> **ABOUT THIS EXERCISE**: Leaving every picture out, please return exactly the lines from the top of the material below through the line with "ring pip: (138, 79)", both included.

> **DATA FOR PROCESSING**:
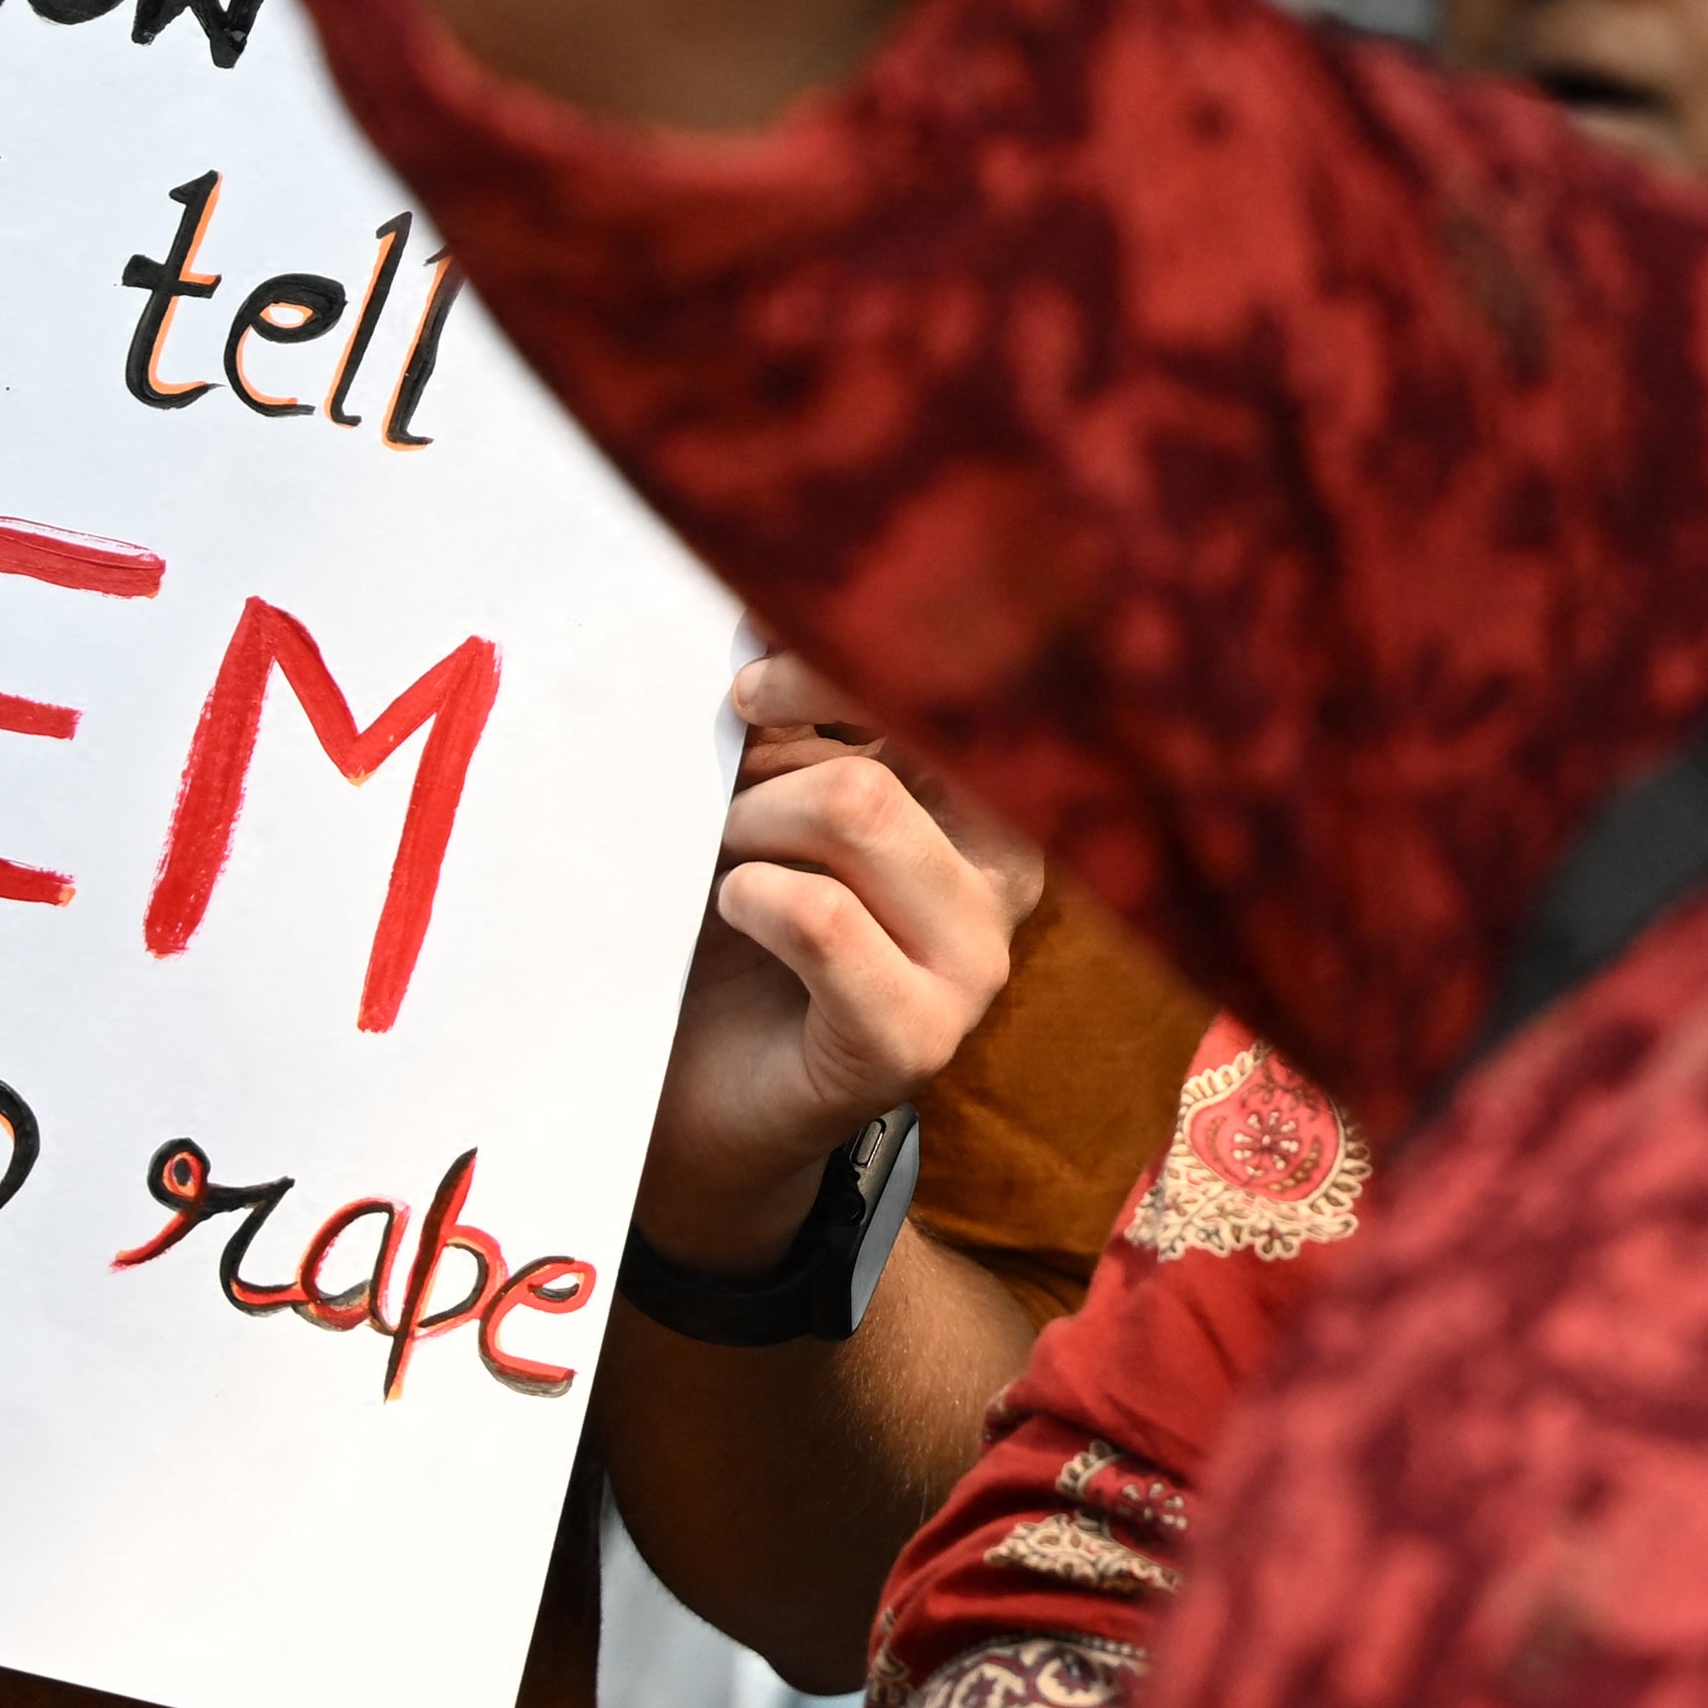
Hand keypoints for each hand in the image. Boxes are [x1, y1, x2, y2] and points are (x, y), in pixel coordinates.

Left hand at [634, 653, 1046, 1274]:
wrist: (698, 1102)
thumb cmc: (733, 936)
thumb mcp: (762, 801)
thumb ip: (785, 721)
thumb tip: (754, 604)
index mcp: (989, 796)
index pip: (964, 679)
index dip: (854, 647)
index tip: (753, 670)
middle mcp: (1009, 871)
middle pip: (907, 728)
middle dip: (774, 753)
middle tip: (717, 797)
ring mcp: (975, 960)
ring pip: (861, 808)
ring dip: (752, 823)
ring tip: (720, 863)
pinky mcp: (919, 1038)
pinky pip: (824, 917)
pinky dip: (753, 895)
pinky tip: (735, 911)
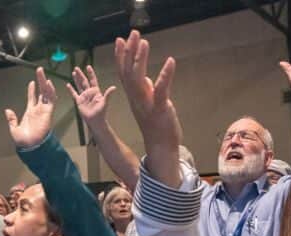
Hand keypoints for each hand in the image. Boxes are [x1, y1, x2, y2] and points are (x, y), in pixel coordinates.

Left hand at [5, 67, 56, 148]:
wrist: (30, 146)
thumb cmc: (23, 141)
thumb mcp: (14, 129)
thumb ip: (12, 119)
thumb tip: (7, 111)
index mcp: (30, 113)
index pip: (32, 98)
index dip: (32, 90)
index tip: (32, 82)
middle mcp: (38, 110)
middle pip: (41, 92)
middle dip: (40, 81)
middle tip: (39, 71)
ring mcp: (43, 110)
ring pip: (46, 93)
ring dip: (45, 83)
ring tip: (42, 73)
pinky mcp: (48, 112)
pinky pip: (51, 100)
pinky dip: (51, 92)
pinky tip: (49, 83)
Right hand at [68, 65, 115, 125]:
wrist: (95, 121)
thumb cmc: (101, 113)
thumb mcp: (105, 102)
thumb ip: (108, 94)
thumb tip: (114, 87)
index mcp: (96, 91)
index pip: (93, 80)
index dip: (91, 74)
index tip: (88, 67)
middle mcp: (89, 92)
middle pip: (84, 81)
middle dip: (81, 74)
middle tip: (77, 67)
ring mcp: (84, 96)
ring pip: (79, 85)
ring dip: (76, 79)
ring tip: (74, 73)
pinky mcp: (79, 101)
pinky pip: (74, 94)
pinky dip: (71, 89)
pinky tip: (68, 84)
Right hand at [114, 31, 181, 150]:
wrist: (160, 147)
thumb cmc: (156, 125)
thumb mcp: (150, 104)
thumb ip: (147, 91)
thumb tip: (148, 79)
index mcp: (134, 96)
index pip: (124, 72)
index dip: (122, 56)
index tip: (121, 40)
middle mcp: (137, 98)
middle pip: (128, 71)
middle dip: (129, 51)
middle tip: (132, 33)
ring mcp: (147, 103)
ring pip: (138, 79)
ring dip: (141, 59)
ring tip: (144, 42)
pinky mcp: (160, 109)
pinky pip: (161, 90)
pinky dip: (165, 75)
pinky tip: (170, 61)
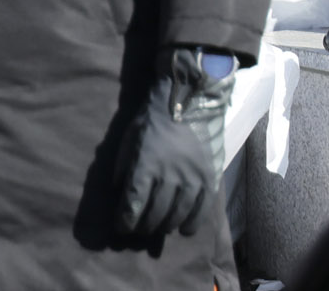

> **ANSWER BELOW**:
Hand keypoints for each hand in the image. Boxes are [x1, y1, x2, y2] and points are (x, y), in pixel coordinates.

Left hand at [634, 653, 1046, 1274]:
wrist: (698, 1102)
thumb cmc: (733, 936)
thumb mcp: (762, 801)
thumb ip: (785, 721)
thumb tip: (754, 604)
index mcp: (989, 796)
index pip: (964, 679)
index dip: (854, 647)
index tip: (753, 670)
middle mcp: (1009, 871)
middle pip: (907, 728)
middle dip: (774, 753)
middle tip: (717, 797)
ring mcp: (975, 960)
ring pip: (861, 808)
ring dip: (752, 823)
ring tip: (720, 863)
pinky mcp: (919, 1038)
pinky pip: (824, 917)
pinky dip: (753, 895)
pinky tip: (735, 911)
Hand keypoints for each hand in the image. Boxes are [x1, y1, x2, y2] and points are (x, y), in pixel coordinates.

Left hand at [5, 67, 56, 148]:
wrist: (30, 146)
thumb cmc: (23, 141)
thumb mcp: (14, 129)
thumb ip: (12, 119)
thumb tip: (7, 111)
index mcp: (30, 113)
index pip: (32, 98)
index dip: (32, 90)
index tip: (32, 82)
middle mcp: (38, 110)
middle pip: (41, 92)
middle dip: (40, 81)
middle tip: (39, 71)
ring mcp: (43, 110)
ring pip: (46, 93)
ring dip: (45, 83)
ring tip: (42, 73)
pinky mcp: (48, 112)
pinky pip: (51, 100)
pinky dip: (51, 92)
pinky tip: (49, 83)
Right hand at [68, 65, 115, 125]:
wrist: (95, 121)
thumb cmc: (101, 113)
thumb mcp: (105, 102)
thumb ip: (108, 94)
thumb tip: (114, 87)
index mcp: (96, 91)
index pip: (93, 80)
index dip: (91, 74)
index tip: (88, 67)
middle mcp: (89, 92)
middle pip: (84, 81)
middle dip: (81, 74)
middle tip: (77, 67)
ring mcp: (84, 96)
ring pip: (79, 85)
ring dip: (76, 79)
ring tip: (74, 73)
pinky mcp: (79, 101)
pinky pip: (74, 94)
pinky dip: (71, 89)
pinky tip: (68, 84)
Right hand at [114, 31, 181, 150]:
wrist: (160, 147)
thumb cmc: (156, 125)
thumb mcp: (150, 104)
thumb ip: (147, 91)
thumb tip: (148, 79)
index mcp: (134, 96)
index pip: (124, 72)
index dip: (122, 56)
index tip: (121, 40)
middle mcp: (137, 98)
middle pip: (128, 71)
middle dip: (129, 51)
middle tip: (132, 33)
ring mcp: (147, 103)
ring pip: (138, 79)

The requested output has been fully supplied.